YEREVAN (A.W.)–Ruben Hayrapetyan resigned from Parliament on July 3, following a meeting with President Serge Sarkisian. Hayrapetyan is the owner of Harsnakar restaurant in Avan, Armenia, where three military doctors were beaten on June 17. One of the doctors, Major Vahe Avetyan, died on June 29 from severe head trauma. A public outcry, and petitions demanding his resignation, ensued soon after.
“I can’t forgive myself and I don’t know how to ask for forgiveness,” Hayrapetyan said in his resignation letter. “I would have given anything to be there on that ominous night, to grab the fists that hit those young men, and to stop this tragedy that stole a life, destroyed families, and left children orphaned. But I cannot. Vahe is no longer with us; and I have to live with that; and I have to look in the eyes of his family members. I don’t know how,” he added.
Hayrapetyan noted that although those responsible would be held accountable by law, the issue is more complicated. “Now a lot of people are blaming me, even for things that I’m not responsible for or that are made up. They are probably right. But I’m first to blame myself. I hereby announce that I feel morally obliged to relinquish my parliamentary mandate. I ask for forgiveness from my voters, because I will not be able to realize their expectations, but I am certain that I am obliged to take this step,” said Hayrapetyan. “I hope one day Vahe’s family will forgive me. I will do everything to that end regardless.”
Harsnakar is a grand-scale restaurant and function hall owned by Hayrapetyan, also known as “Nemets Rubo,” a known oligarch. It is where the wealthy hold extravagant wedding parties. Hayrapetyan owns numerous business ventures, among them the Bjni mineral water company (which bottles Bjni and Noy), a hotel called Harsnakar on Lake Sevan, and a bank. He is also the president of Armenia’s Football Federation.
Although Hayrapedyan maintains he had no connection with the beating, his personal bodyguard, Garik Markaryan, allegedly inflicted the fatal injuries on Avetyan.

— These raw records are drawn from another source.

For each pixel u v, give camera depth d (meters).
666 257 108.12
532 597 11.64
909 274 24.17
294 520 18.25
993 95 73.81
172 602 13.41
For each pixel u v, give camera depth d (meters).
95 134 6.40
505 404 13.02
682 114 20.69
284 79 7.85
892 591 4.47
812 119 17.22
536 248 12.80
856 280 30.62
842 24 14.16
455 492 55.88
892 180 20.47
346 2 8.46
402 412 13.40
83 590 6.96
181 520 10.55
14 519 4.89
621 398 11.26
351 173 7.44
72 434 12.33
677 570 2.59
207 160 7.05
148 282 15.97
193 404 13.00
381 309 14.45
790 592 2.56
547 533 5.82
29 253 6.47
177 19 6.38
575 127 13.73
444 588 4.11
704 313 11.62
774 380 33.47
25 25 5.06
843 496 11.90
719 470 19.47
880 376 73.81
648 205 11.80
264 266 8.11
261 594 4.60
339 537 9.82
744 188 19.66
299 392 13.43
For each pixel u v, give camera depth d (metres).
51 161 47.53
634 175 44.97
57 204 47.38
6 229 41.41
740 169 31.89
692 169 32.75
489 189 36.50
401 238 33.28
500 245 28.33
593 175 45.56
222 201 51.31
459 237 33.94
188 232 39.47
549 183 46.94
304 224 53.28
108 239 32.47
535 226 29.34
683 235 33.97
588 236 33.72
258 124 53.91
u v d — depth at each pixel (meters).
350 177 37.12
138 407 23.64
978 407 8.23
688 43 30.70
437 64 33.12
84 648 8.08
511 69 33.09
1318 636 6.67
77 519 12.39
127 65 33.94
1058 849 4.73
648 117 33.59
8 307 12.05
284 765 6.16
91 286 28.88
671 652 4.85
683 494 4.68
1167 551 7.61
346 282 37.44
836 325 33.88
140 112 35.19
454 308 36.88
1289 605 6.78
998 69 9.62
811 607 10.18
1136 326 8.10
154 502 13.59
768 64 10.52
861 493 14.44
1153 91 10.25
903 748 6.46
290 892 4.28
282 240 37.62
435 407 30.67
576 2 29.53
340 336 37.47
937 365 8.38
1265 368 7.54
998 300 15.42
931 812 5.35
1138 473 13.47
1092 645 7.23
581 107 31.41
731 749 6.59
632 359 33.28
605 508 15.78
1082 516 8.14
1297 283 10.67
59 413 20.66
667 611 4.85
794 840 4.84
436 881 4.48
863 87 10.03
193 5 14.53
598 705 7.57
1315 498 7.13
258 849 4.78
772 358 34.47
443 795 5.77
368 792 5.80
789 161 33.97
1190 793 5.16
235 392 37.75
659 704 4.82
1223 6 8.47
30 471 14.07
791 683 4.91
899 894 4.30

Exactly what happened on June 17 between the quarrelers remains unclear. Words were exchanged at two separate times between the servicemen and staff over an apparent dress code violation, the second conflict occurring after Avetyan returned to the premises, having gone home to change out of his athletic clothing. Just why Markaryan felt obligated to severely beat Avetyan has yet to be revealed. Accounts from eyewitnesses have yet to come to light, likely due to fears of retaliation.